Among the entries that follow, find every line with the word "give" and list it.
══ Exercise material ══
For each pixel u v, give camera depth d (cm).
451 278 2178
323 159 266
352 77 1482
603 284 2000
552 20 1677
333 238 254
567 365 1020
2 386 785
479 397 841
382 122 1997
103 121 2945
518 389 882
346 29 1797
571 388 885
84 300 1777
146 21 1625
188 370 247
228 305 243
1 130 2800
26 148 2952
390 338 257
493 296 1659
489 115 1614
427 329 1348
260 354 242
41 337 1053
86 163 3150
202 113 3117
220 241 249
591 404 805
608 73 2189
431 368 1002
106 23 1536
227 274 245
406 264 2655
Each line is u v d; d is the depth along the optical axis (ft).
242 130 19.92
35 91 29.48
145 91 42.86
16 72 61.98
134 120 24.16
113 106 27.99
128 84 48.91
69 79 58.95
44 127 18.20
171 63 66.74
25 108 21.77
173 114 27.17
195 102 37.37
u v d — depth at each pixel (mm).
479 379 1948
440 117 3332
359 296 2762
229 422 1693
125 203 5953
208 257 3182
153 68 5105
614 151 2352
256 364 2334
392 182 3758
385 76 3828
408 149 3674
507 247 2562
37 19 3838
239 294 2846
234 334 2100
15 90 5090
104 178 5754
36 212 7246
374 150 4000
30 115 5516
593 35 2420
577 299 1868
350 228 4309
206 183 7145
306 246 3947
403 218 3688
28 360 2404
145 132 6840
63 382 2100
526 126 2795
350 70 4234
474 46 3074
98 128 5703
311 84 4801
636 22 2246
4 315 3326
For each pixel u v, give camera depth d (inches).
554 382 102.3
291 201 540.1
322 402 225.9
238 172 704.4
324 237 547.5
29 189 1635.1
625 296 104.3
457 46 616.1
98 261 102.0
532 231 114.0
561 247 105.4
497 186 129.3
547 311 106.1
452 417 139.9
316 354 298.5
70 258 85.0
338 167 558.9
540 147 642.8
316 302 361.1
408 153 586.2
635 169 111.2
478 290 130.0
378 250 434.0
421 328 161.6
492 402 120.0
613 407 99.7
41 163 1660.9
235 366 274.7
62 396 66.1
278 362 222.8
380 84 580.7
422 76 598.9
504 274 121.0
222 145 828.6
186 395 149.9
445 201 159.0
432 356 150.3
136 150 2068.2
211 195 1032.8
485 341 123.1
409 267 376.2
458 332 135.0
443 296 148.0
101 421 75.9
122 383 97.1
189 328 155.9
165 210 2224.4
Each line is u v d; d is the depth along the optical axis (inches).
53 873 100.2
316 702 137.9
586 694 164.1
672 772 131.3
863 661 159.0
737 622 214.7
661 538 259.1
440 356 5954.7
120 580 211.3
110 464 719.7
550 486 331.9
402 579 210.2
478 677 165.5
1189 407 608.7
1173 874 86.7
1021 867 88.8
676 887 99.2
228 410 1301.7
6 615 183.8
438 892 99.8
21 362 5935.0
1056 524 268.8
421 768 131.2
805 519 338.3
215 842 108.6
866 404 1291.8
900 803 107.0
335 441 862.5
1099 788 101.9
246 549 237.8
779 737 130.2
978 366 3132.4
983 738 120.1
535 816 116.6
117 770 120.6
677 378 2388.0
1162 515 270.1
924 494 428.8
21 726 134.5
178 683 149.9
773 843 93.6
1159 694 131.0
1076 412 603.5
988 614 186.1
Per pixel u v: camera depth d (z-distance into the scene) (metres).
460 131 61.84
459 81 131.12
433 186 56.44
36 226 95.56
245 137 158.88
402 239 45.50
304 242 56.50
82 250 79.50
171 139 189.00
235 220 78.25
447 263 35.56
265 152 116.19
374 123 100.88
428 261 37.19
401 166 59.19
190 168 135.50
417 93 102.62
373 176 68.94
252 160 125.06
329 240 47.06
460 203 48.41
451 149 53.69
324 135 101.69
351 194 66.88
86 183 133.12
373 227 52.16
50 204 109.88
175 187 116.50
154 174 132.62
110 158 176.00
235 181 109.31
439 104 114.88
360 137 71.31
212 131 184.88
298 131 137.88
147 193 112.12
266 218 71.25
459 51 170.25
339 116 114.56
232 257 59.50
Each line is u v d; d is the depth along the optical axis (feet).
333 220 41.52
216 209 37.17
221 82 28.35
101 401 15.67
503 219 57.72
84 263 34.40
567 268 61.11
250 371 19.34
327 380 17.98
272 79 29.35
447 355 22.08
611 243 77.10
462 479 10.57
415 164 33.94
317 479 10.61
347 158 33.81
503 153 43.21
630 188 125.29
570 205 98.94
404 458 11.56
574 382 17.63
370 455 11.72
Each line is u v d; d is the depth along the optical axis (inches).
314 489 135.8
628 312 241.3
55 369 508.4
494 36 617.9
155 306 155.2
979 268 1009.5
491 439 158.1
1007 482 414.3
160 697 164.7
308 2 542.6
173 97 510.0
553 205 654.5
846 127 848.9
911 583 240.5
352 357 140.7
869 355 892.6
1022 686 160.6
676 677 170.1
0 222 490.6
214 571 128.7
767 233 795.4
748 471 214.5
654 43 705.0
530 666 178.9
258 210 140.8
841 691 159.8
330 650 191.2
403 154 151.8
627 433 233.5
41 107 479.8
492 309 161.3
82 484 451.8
═══
* [Result for this exercise]:
For each pixel u v, give camera depth d (cm).
For each pixel u v, give camera depth d (inches).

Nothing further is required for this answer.